DATASET ENTRIES:
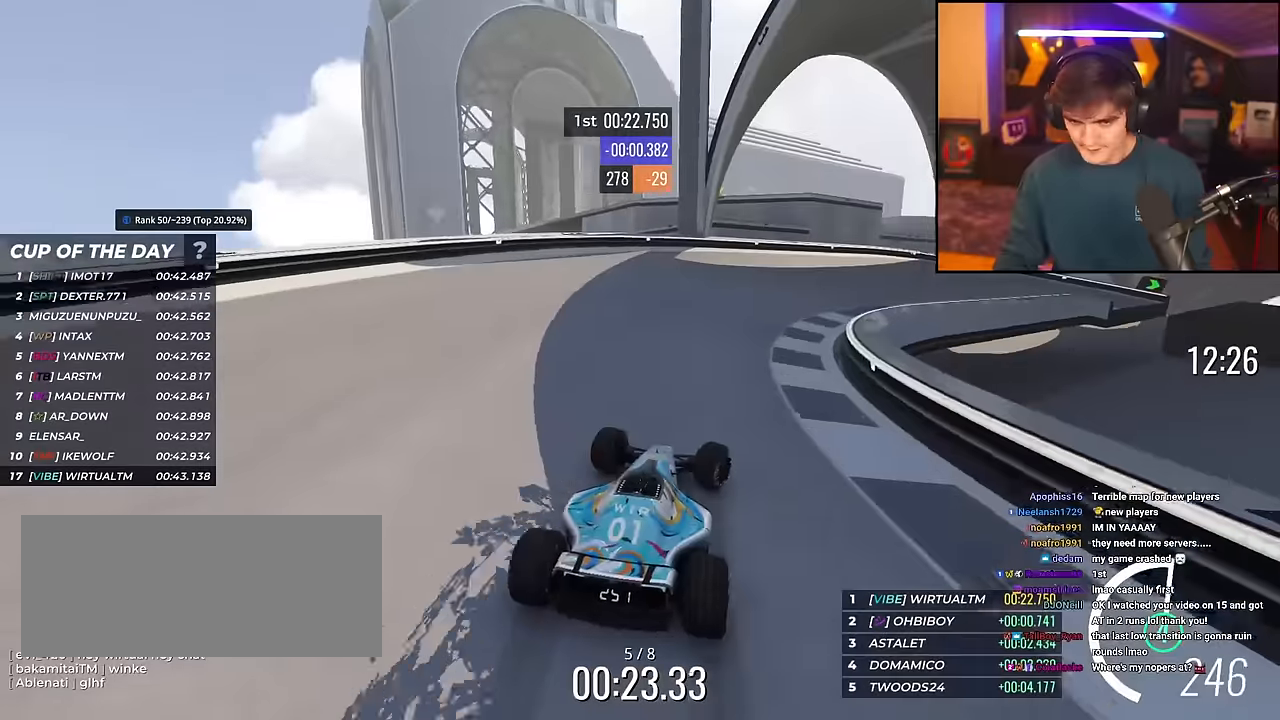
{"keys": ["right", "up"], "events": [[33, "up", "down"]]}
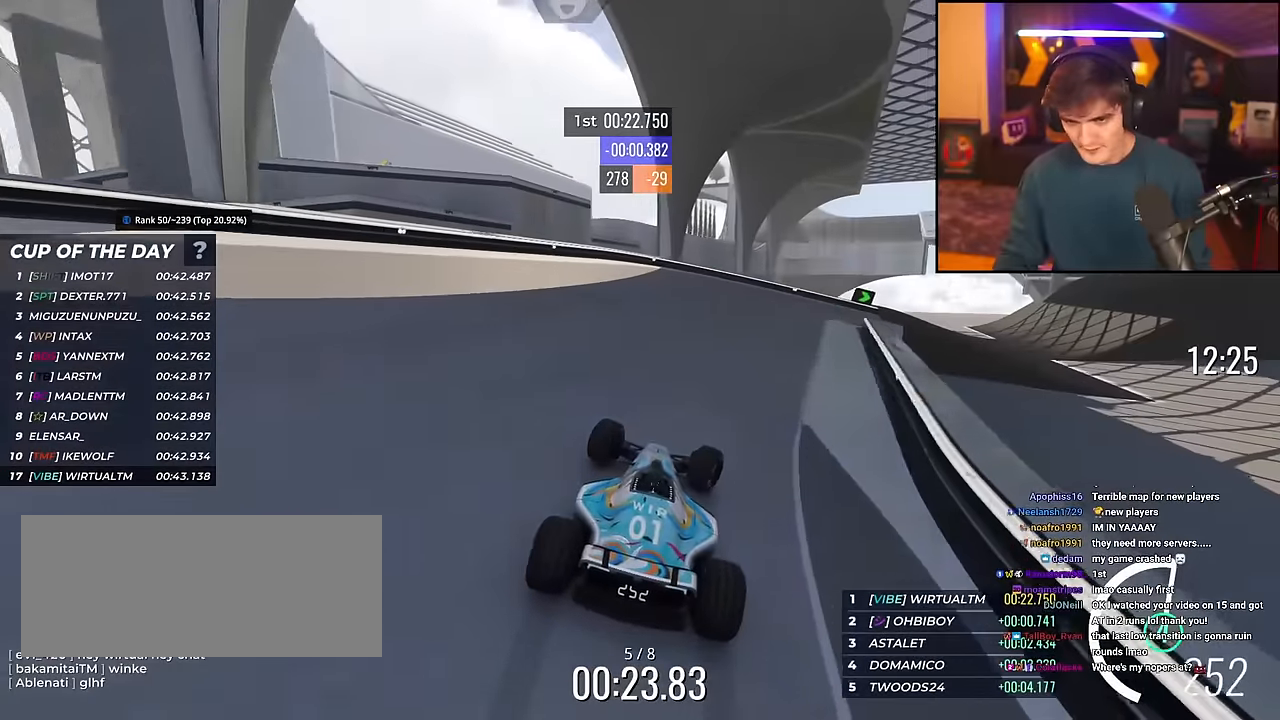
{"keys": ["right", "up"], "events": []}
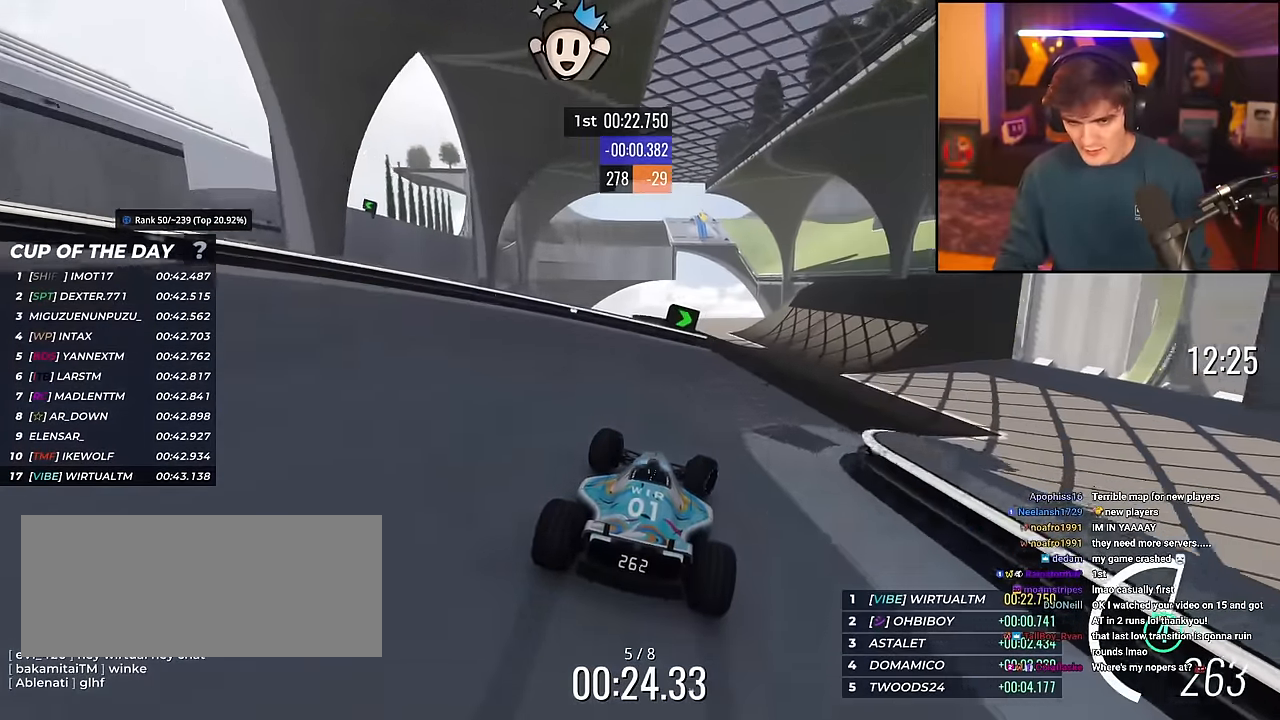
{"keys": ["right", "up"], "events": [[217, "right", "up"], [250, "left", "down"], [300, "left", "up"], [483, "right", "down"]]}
...
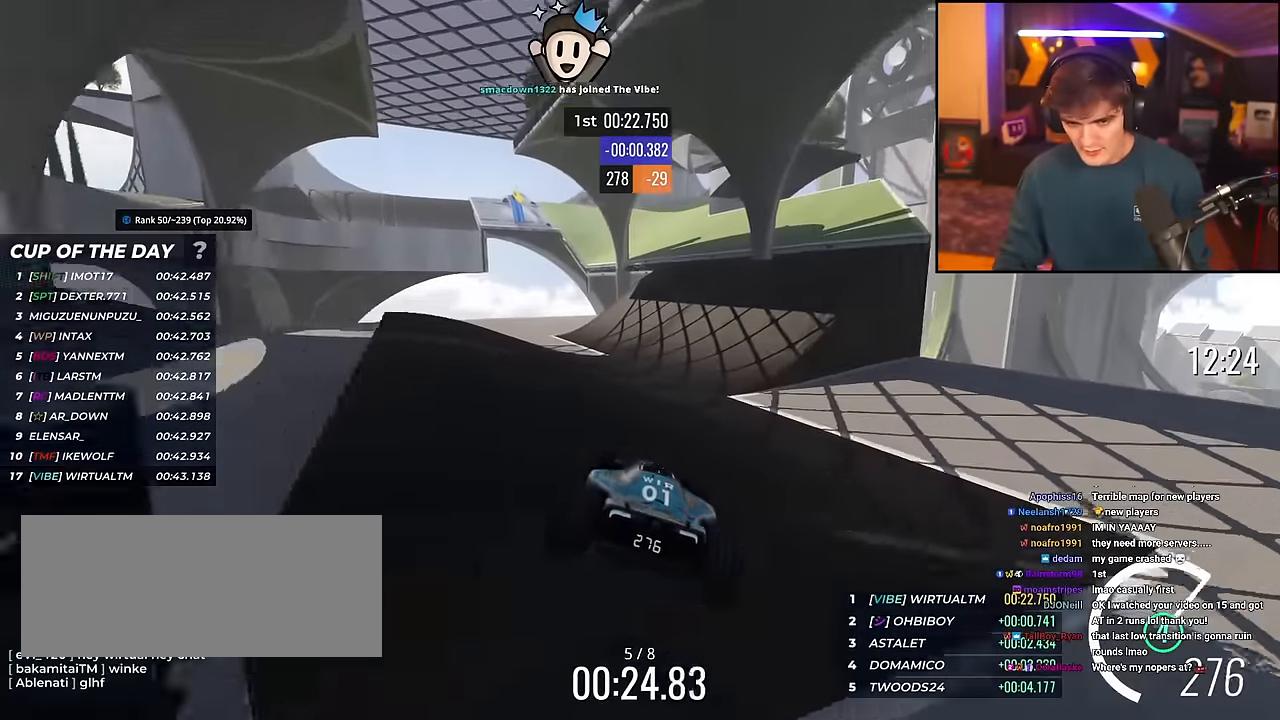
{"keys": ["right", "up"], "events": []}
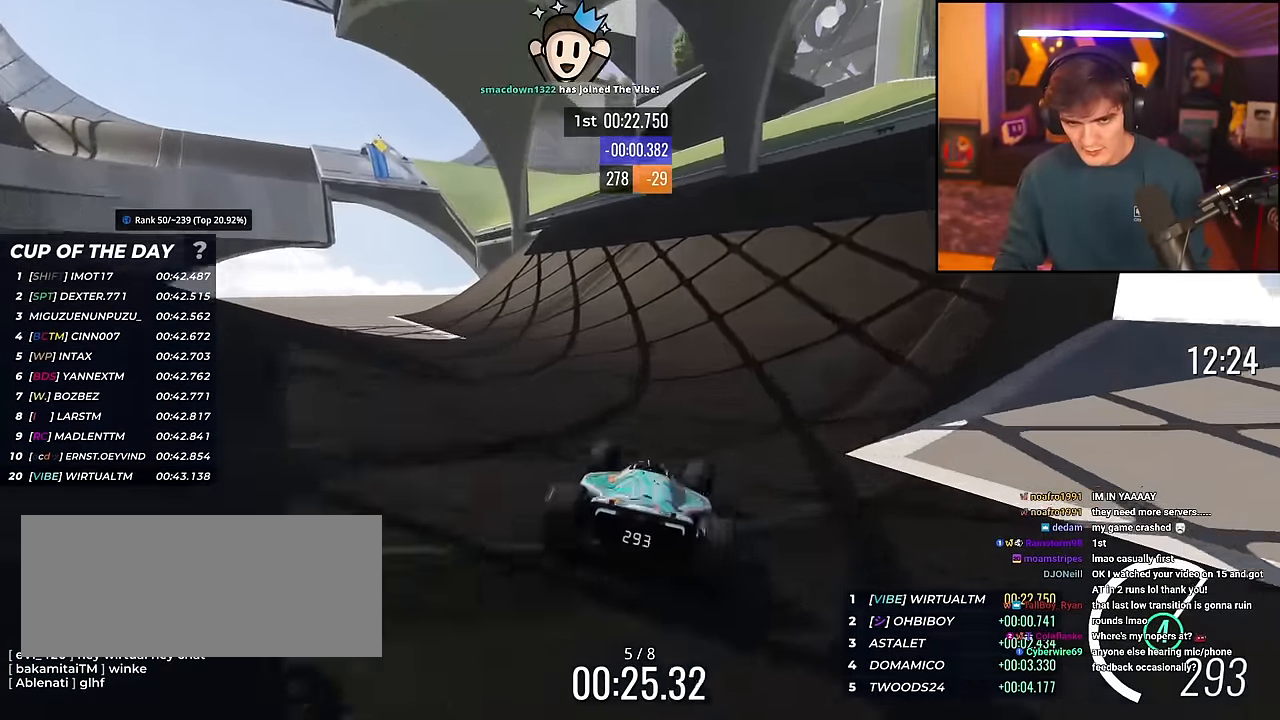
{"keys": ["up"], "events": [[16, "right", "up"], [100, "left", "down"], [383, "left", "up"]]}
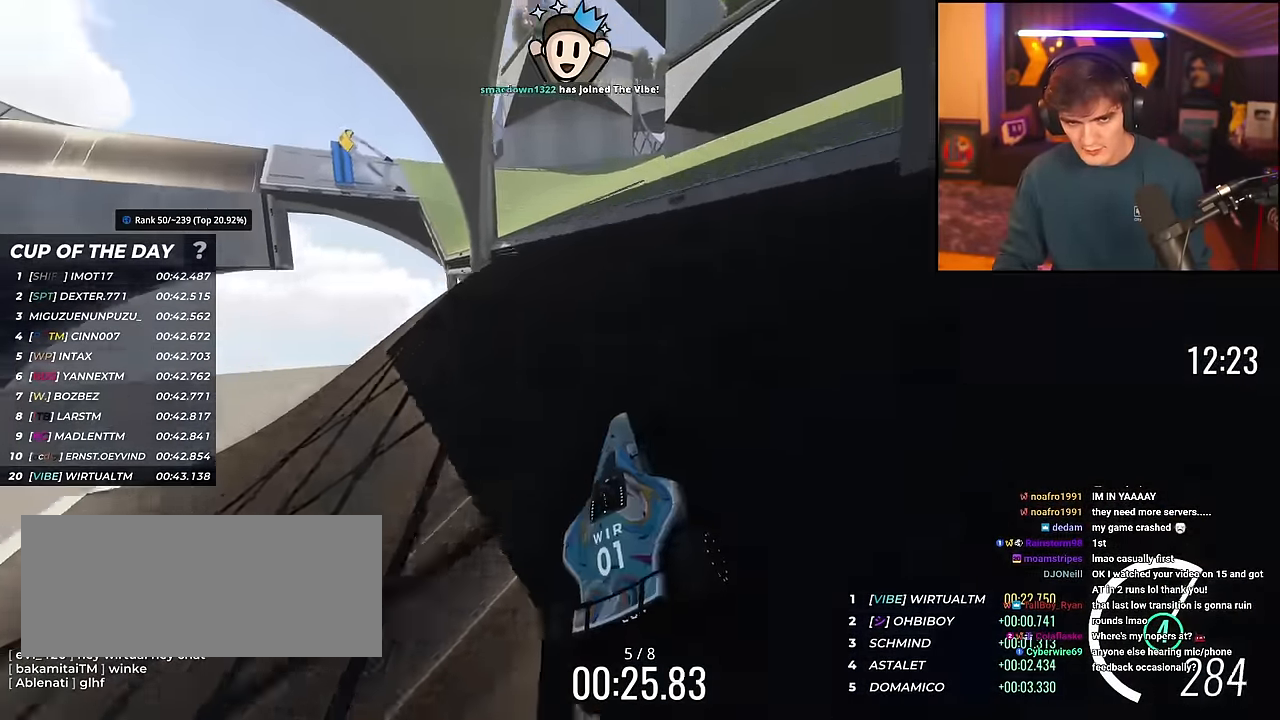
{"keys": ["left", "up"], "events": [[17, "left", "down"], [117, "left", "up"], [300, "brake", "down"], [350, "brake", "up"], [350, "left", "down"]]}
==
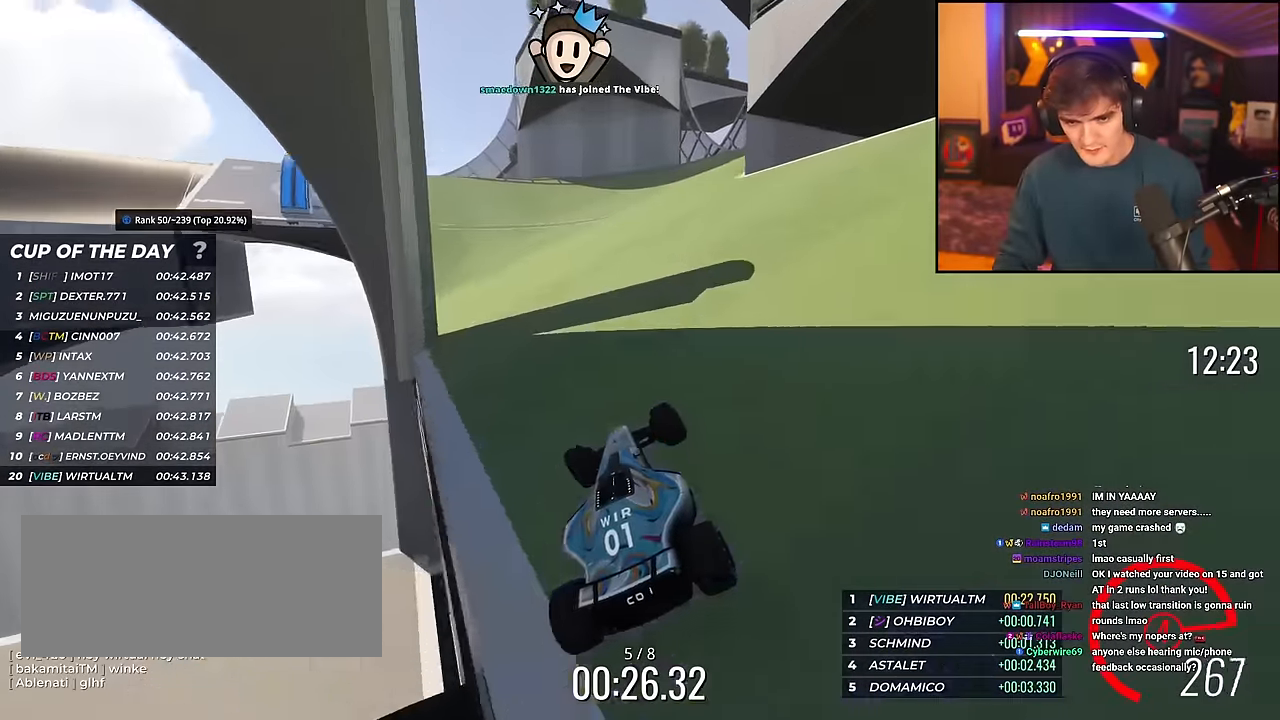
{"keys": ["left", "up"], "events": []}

ASSIGNMENT:
Among the lines above, return those that hold the word "down".

WRITTEN ANSWER:
{"keys": ["right", "up"], "events": [[33, "up", "down"]]}
{"keys": ["right", "up"], "events": [[217, "right", "up"], [250, "left", "down"], [300, "left", "up"], [483, "right", "down"]]}
{"keys": ["up"], "events": [[16, "right", "up"], [100, "left", "down"], [383, "left", "up"]]}
{"keys": ["left", "up"], "events": [[17, "left", "down"], [117, "left", "up"], [300, "brake", "down"], [350, "brake", "up"], [350, "left", "down"]]}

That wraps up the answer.